Summary: | Introduction
Thromboembolic events (TEEs) are a serious and potentially fatal complication of nephrotic syndrome (NS). Despite this there is a lack of evidence examining the benefits of prophylactic anticoagulation (PAC) in NS. It was our objective to review the risk factors, rates of TEEs and patterns of PAC in patients with primary NS, with the aim to provide a pragmatic approach to PAC in primary NS.
Methods
This is a retrospective longitudinal cohort study of adult patients with primary NS. Included were: biopsy proven Minimal Change Disease and Focal Segmental Glomerulosclerosis (described as a combined podocytopathy cohort) plus Membranous Nephropathy (MN) over an 8-year period from a single centre. Anticoagulation practice, TEEs and longer-term outcomes were recorded.
Results
54 patients with MN and 48 with podocytopathies were included.

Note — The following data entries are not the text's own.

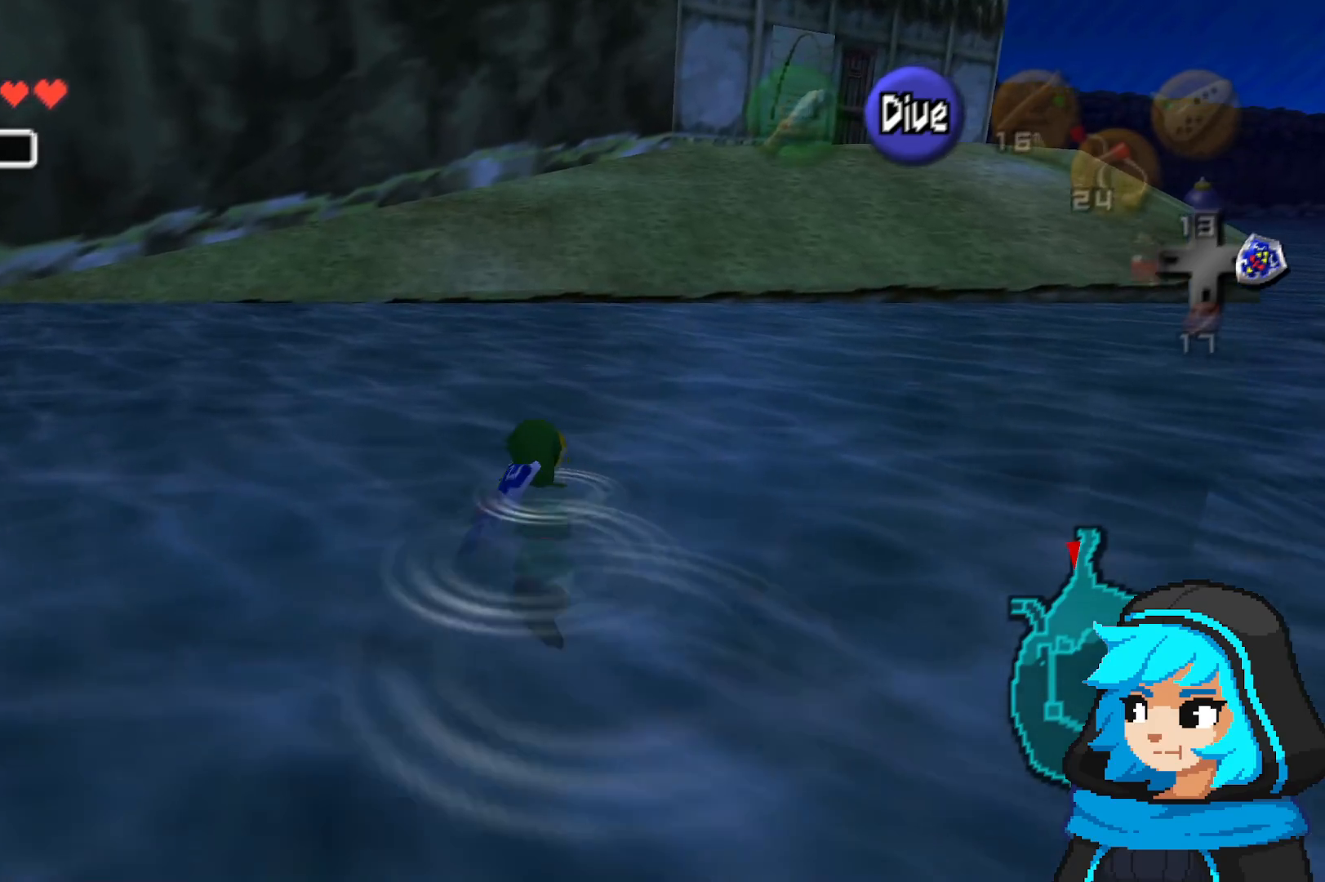
{"dt_ms": 500, "buttons": [], "left_stick": "up", "events": []}
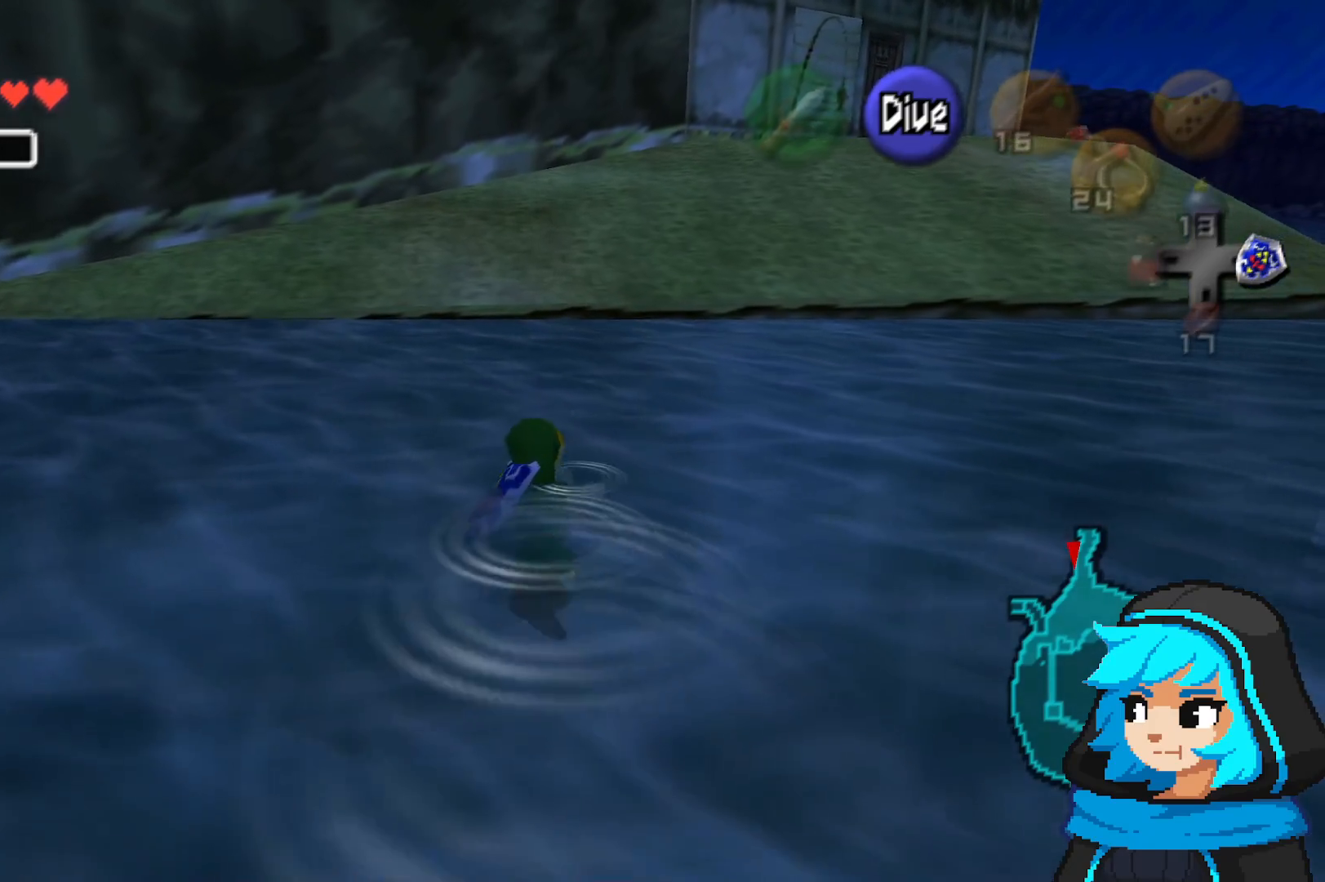
{"dt_ms": 500, "buttons": [], "left_stick": "up", "events": []}
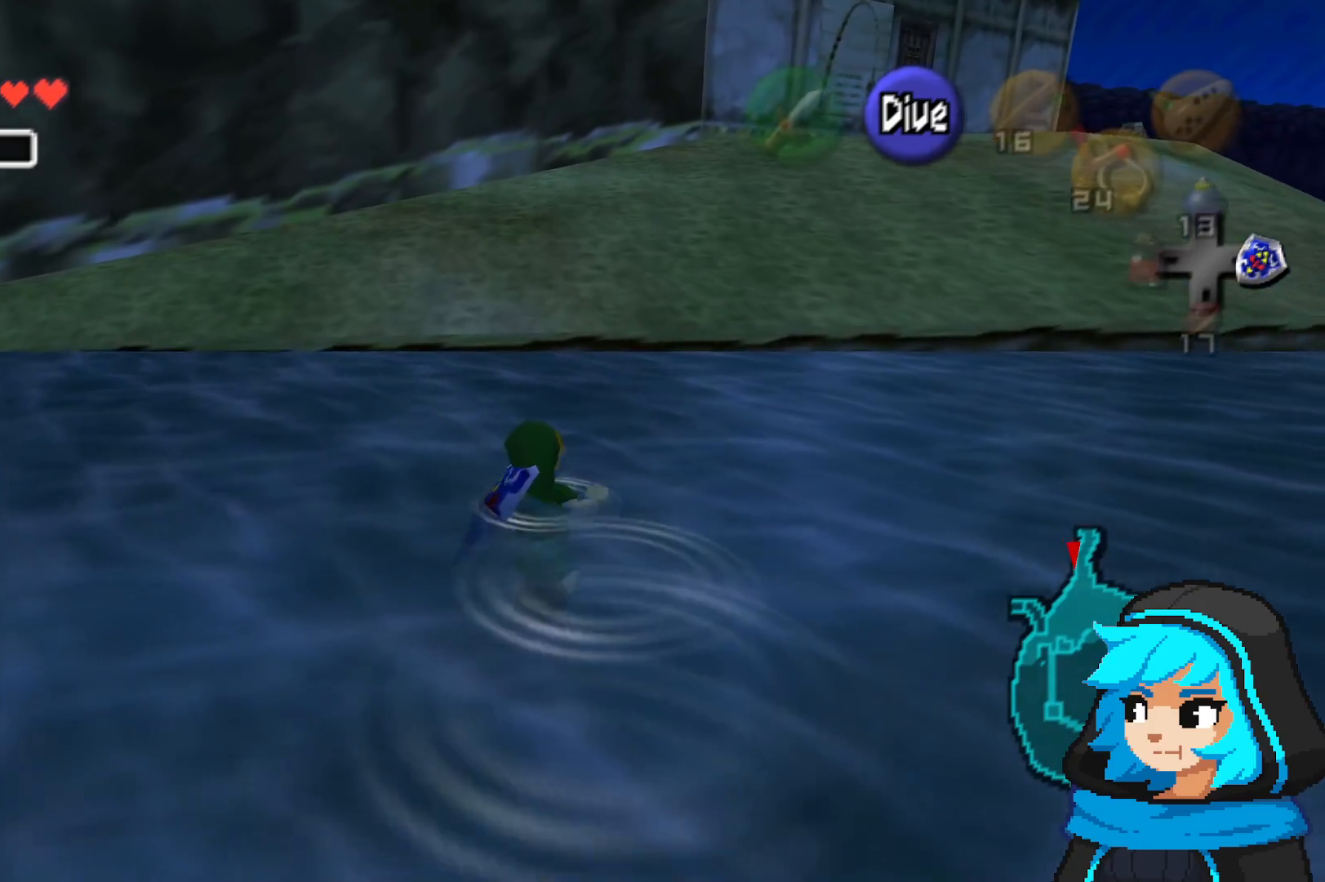
{"dt_ms": 500, "buttons": [], "left_stick": "up", "events": []}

Baseline demographics and severity of NS was comparable. Those with MN were more likely to develop TEE 12(22%) vs 4(8%) (p=0.027) though this difference was predominantly seen at index diagnosis. Only 2 patients developed TEEs during active incident nephrotic syndrome. Rates of PAC were similar comparing MN (53%) and podocytopathies (58%). Those with a serum albumin < 20 g/L and HAS BLED score <3 were most likely to receive PAC (22/30, 73% in MN vs 21/30, 70% in iNS). Warfarin was the most common agent used in MN cohort 18/26 (69%) vs prophylactic dose low molecular weight heparin in the podocytopathy cohort 12/28 (43%).
Discussion/Conclusion
PAC practices applied in this cohort of patients were pragmatic and effective, with low TEE rates during active nephrotic syndrome.